▼

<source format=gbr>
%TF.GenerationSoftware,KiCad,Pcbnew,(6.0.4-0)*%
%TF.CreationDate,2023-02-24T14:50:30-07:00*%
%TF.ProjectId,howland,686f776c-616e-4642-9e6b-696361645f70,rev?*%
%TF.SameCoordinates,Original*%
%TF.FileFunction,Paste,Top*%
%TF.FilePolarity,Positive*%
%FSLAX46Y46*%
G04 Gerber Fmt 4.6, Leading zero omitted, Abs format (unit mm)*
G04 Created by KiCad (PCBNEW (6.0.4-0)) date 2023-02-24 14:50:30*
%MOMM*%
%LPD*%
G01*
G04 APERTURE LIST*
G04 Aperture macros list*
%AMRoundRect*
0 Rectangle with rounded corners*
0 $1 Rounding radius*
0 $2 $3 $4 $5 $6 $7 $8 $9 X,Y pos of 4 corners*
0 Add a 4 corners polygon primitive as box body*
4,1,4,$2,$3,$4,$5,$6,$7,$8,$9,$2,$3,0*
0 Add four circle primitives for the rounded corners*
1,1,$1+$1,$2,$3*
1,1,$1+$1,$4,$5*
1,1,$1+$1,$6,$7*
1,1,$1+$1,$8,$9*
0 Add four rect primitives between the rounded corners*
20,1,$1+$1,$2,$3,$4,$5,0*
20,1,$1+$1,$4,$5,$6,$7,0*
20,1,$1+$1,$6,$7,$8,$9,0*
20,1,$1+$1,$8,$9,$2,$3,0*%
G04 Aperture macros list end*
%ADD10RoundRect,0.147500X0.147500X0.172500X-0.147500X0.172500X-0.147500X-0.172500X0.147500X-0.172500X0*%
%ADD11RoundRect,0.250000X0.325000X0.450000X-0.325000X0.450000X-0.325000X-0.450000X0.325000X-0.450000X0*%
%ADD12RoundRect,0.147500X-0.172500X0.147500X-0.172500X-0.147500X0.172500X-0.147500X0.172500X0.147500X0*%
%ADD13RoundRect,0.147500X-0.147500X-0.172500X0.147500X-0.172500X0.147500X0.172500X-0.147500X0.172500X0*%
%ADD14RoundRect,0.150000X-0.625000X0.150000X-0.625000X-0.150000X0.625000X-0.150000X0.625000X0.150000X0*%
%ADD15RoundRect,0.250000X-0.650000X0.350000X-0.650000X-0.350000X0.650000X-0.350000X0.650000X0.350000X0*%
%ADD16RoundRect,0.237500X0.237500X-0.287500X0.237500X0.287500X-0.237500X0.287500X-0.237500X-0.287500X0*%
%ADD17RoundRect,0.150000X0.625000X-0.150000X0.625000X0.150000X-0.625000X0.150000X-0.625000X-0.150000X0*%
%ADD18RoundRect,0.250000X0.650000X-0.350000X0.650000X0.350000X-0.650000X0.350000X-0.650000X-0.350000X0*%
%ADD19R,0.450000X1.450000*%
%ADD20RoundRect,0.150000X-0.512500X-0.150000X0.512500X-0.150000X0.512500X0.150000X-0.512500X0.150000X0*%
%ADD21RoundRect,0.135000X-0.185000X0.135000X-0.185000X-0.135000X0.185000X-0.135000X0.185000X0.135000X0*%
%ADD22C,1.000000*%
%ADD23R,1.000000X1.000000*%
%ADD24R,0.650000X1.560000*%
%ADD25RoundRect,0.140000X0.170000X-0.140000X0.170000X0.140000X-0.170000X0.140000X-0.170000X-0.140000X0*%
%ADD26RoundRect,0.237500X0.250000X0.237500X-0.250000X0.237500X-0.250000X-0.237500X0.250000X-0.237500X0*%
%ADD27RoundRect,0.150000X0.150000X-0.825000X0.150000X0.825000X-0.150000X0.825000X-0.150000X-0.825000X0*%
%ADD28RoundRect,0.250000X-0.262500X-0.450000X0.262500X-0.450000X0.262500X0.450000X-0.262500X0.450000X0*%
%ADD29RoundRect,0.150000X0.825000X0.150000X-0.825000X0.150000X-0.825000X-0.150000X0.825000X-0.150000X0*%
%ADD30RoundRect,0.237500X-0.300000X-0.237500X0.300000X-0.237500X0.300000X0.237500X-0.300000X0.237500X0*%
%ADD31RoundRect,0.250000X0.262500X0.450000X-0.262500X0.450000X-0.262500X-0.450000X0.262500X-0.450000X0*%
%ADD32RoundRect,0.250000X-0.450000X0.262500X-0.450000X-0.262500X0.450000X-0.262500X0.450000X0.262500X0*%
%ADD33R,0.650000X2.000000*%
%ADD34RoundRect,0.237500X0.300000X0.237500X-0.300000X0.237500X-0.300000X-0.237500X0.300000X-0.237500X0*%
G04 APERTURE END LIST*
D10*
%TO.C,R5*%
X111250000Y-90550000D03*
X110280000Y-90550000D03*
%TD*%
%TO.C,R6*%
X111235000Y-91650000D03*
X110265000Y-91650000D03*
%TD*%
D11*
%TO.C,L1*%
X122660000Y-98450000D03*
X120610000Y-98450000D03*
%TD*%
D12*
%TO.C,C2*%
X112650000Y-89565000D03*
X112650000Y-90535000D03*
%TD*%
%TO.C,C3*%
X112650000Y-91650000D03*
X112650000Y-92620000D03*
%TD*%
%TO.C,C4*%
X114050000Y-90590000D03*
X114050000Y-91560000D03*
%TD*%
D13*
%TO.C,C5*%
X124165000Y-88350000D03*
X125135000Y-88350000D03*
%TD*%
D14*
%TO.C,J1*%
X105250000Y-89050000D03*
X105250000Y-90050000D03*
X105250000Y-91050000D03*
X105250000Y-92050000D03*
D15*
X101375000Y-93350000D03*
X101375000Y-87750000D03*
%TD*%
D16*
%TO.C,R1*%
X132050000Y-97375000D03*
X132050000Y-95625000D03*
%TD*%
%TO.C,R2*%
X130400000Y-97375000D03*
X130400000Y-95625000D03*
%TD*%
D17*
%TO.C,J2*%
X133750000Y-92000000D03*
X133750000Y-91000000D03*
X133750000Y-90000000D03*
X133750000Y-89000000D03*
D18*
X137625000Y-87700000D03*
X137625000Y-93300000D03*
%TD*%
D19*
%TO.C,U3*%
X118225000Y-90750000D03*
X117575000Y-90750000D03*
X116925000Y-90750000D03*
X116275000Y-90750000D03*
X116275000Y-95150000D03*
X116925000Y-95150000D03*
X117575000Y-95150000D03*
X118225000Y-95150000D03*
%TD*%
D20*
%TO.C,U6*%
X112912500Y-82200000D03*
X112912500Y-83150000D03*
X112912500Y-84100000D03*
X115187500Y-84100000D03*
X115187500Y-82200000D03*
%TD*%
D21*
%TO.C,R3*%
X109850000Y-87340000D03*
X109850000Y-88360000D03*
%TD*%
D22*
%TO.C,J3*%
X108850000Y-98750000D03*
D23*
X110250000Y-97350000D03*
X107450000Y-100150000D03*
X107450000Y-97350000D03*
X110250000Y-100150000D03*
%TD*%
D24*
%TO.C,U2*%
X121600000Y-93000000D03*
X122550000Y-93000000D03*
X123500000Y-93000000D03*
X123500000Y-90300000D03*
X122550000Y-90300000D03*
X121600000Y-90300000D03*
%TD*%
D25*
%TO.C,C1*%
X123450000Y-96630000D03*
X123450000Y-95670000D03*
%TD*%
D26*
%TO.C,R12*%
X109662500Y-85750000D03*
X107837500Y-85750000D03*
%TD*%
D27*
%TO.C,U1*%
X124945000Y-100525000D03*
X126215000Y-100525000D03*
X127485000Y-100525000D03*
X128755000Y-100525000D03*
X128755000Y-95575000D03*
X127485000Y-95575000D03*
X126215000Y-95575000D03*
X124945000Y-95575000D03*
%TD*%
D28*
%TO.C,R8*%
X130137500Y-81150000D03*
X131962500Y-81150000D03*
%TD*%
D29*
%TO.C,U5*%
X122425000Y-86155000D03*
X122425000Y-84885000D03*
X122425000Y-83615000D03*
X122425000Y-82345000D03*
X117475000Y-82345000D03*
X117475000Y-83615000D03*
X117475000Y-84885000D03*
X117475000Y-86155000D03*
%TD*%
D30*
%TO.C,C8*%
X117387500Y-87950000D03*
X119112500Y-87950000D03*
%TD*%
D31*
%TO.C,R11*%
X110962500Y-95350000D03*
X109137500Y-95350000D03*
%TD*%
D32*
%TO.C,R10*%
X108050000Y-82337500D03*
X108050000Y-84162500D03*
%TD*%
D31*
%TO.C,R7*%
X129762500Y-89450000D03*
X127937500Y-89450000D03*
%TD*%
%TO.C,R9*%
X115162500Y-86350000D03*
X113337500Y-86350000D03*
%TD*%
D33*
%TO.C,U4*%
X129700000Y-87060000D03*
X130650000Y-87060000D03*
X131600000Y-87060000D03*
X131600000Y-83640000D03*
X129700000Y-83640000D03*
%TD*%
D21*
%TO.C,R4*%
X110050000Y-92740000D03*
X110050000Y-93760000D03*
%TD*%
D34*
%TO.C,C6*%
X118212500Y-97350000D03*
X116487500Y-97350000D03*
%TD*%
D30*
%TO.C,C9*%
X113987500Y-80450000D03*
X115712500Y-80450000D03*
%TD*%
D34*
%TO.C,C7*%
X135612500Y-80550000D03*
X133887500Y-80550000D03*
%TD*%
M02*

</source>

▲

__Exercise__. Bring together all lines in the records where the word "corners" is found.

__Solution__.
0 Rectangle with rounded corners*
0 $2 $3 $4 $5 $6 $7 $8 $9 X,Y pos of 4 corners*
0 Add a 4 corners polygon primitive as box body*
0 Add four circle primitives for the rounded corners*
0 Add four rect primitives between the rounded corners*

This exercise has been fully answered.